Há uma cena, por exemplo, em que ambas oferecem um jantar aos amigos artistas e intelectuais de Emma que, sem brincadeira, deve durar uns 10 minutos ou mais (mas parece uma eternidade), e que só serve para mostrar o constrangimento de Adèle perante os assuntos debatidos. Essa sequência poderia ter 2 minutos e já daria para entender tranquilamente o que estava acontecendo, mas é esticada ao extremo, ao ponto de irritar. Confesso que foi tanta gente comendo e "chupando" macarrão que até me deu enjoo!

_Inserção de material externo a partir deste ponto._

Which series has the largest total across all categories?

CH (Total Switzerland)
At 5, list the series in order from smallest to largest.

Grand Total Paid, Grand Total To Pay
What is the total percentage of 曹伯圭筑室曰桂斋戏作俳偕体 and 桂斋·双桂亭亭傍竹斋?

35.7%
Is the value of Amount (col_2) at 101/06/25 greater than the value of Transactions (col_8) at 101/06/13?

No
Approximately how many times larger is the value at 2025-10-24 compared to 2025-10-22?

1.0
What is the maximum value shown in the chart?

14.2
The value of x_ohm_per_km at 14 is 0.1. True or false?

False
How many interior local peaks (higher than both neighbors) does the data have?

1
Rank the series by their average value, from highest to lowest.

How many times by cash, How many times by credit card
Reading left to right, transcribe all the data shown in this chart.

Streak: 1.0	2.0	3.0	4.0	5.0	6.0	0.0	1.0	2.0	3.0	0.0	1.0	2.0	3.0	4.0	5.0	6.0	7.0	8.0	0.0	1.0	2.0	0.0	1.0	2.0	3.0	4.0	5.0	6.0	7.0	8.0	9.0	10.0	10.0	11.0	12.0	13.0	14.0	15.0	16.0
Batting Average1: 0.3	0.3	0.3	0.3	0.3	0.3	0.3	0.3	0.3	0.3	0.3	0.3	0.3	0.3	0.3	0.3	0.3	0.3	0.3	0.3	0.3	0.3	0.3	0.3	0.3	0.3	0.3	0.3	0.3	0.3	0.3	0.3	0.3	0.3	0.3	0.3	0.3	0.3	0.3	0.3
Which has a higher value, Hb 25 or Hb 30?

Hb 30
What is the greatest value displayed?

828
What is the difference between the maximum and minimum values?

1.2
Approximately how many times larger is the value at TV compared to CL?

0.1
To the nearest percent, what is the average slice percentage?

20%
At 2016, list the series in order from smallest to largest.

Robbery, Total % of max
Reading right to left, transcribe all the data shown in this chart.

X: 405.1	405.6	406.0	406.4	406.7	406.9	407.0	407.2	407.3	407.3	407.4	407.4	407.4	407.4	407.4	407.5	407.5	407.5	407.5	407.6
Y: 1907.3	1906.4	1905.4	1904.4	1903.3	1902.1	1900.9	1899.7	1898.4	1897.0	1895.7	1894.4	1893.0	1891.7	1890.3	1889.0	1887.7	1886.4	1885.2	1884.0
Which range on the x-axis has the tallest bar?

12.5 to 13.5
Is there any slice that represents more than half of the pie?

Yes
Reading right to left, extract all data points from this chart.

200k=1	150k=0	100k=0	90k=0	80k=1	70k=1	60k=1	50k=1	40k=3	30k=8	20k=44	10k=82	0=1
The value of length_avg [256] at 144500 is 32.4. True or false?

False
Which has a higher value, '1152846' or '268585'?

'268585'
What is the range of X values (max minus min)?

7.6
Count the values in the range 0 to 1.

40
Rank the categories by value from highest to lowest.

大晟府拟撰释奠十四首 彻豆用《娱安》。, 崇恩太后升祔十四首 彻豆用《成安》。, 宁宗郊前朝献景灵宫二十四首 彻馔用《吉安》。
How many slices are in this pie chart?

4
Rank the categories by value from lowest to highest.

Ao final, foi difícil resistir ao sono, pois foram três horas de filme, algo que, convenhamos, só dá para suportar em épicos com "Ben Hur", "Lawrence da Arábia" ou "O Senhor dos Anéis"...

Para piorar, o diretor insiste em filmar quase tudo em planos fechados, com a câmera quase enfiada na cara das atrizes, deixando tudo claustrofóbico sem qualquer necessidade, quando queria apenas demonstrar intimidade. 

O que mais impressiona é que o filme ganhou a Palma de Ouro em Cannes esse ano. Mais uma prova que alguns "entendidos" gostam mesmo é de filmes chatos pra cacete!